Data Mining Meets HCI: Making Sense of Large Graphs
We have entered the era of big data. Datasets surpassing terabytes now arise in science, government, and enterprises. Yet making sense of these data remains a fundamental challenge. Where do we start our analysis? Where to go next? And how to visualize our findings? My research takes a step towards answering these questions.
I work in data mining and human-computer interaction (HCI), and I combine the best from both worlds to create tools that help people make sense of graphs with billions of nodes and edges. I present my work in three interrelated topics.
Attention Routing: I introduce this idea, based on anomaly detection and machine inference, that automatically draws people’s attention to interesting parts of the graph. I describe two examples: the Polonium technology unearths malware from 37 billion machine-file relationships; the NetProbe system fingers bad guys who commit auction fraud.
Mixed-Initiative Graph Sensemaking: I describe the Apolo system that combines machine inference and visualization to guide the user to interactively explore large graphs. The user gives examples of relevant nodes, and Apolo recommends which areas the user may want to see next.
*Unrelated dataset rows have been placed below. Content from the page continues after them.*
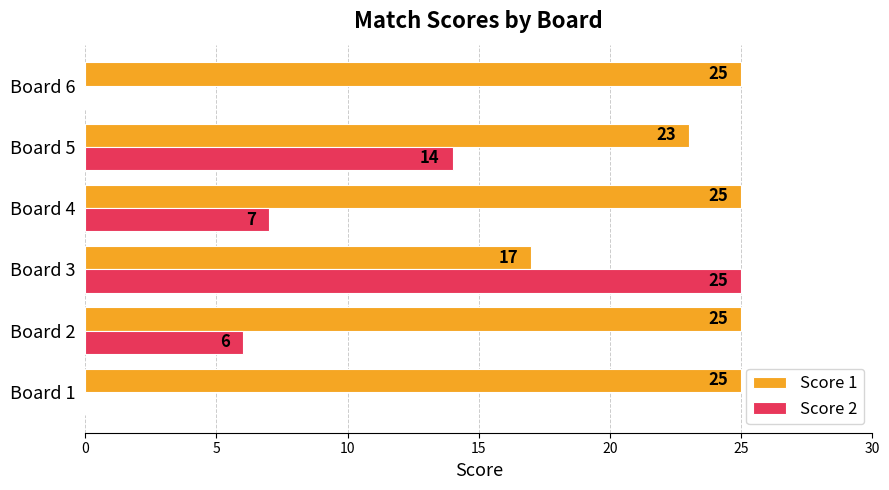

What is the sum of all Score 1 values?

140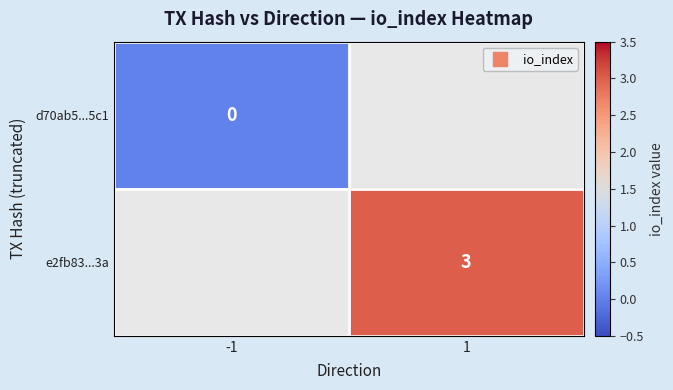

What is the maximum value shown in the chart?

3.0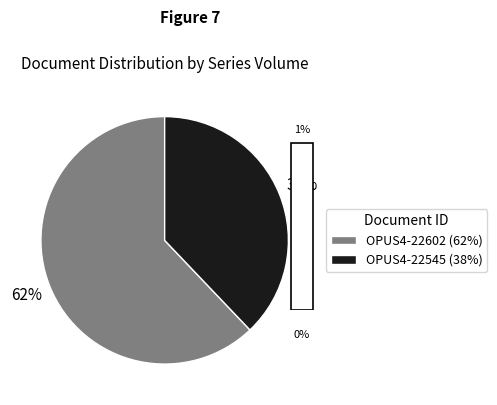

What is the ratio of the value at OPUS4-22602 to the value at OPUS4-22545?

1.6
In a user study, Apolo helped participants find significantly more relevant articles than Google Scholar.
Scaling Up: I show how we may enable interactive analytics of large graphs with a hybrid architecture that harnesses parallel computation for expensive tasks, and local computation for fast machine inference, visualization, and interaction.
Duen Horng “Polo” Chau is an assistant professor at Georgia Tech, in the School of Computational Science & Engineering of the College of Computing. Polo received a Ph.D. in machine learning and a master’s in human-computer interaction (HCI), both from Carnegie Mellon.
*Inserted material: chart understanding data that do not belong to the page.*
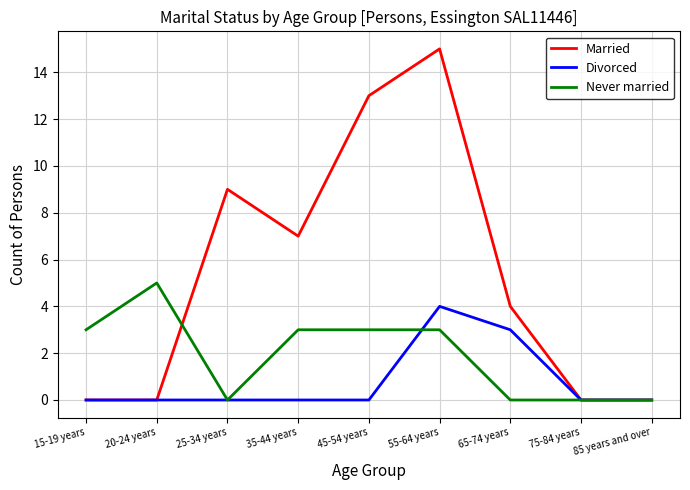

The Married series shows 3 at 25-34 years. True or false?

False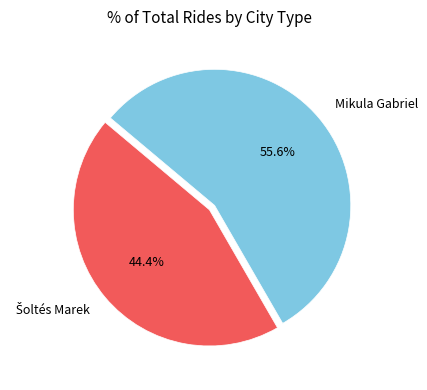

True or false: Mikula Gabriel accounts for 50% of the total.

False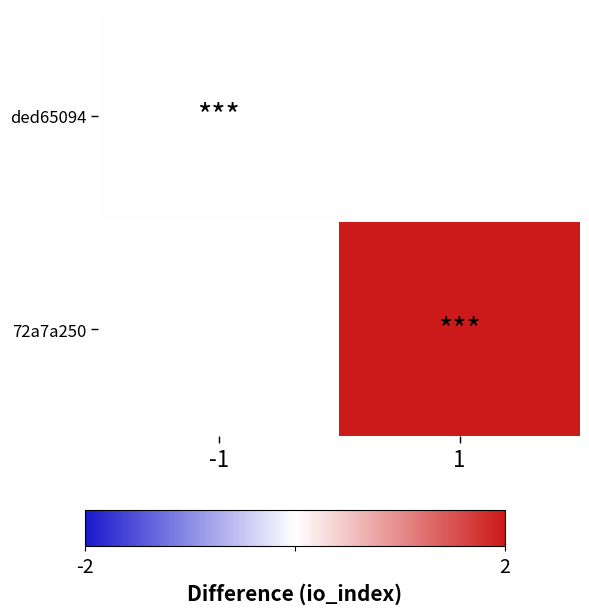

List the labels in order of 72a7a250 value, smallest first.

-1, 1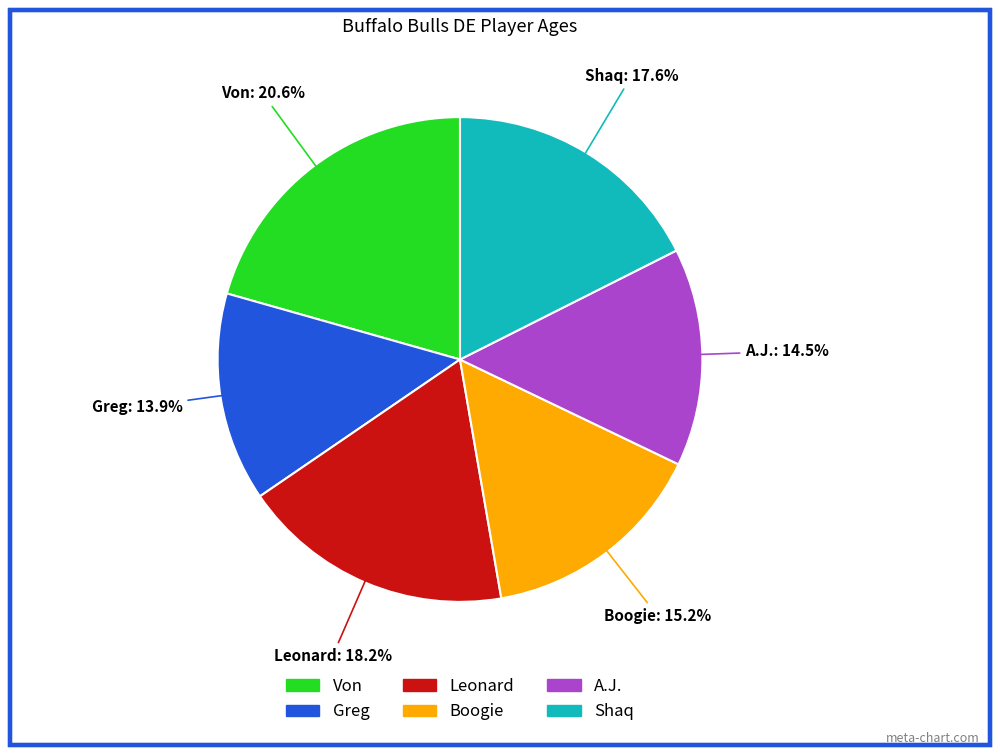

Approximately how many times larger is the value at A.J. compared to Von?

0.7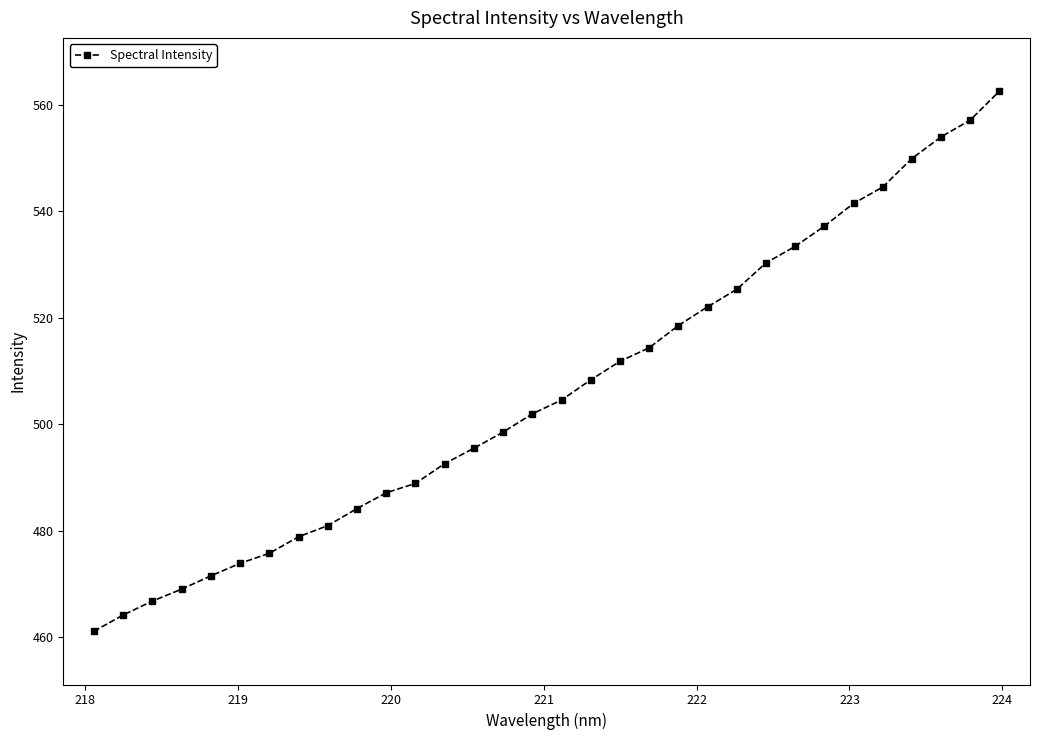

What is the value of the 16th point from the left?

501.9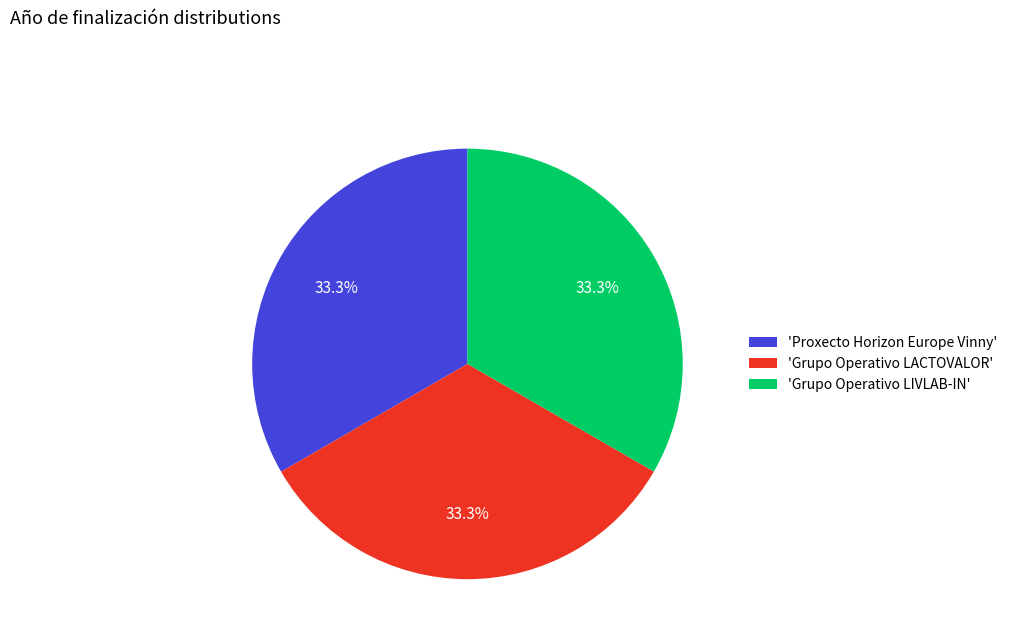

Approximately how many times larger is the value at 'Grupo Operativo LACTOVALOR' compared to 'Proxecto Horizon Europe Vinny'?

1.0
Polo is working to bridge the fields of data mining and HCI to develop tools that combine the best of both worlds for making sense of billion-node graphs. His research interests span data mining, machine learning, information visualization, and HCI.
Polo solves large-scale, real world problems that impact society. His NetProbe auction fraud detection system appeared in The Wall Street Journal, CNN, TV and radio. His Polonium malware detection technology (with Symantec, patent-pending) protects 120 million people worldwide.
Polo is the only two-time Symantec fellow. He received a Yahoo! Key Scientific Challenges Award. He contributes to the PEGASUS peta-scale graph mining that won an Open Source Software World Challenge Silver Award. Polo is also an award-winning designer; he designed Carnegie Mellons ID card.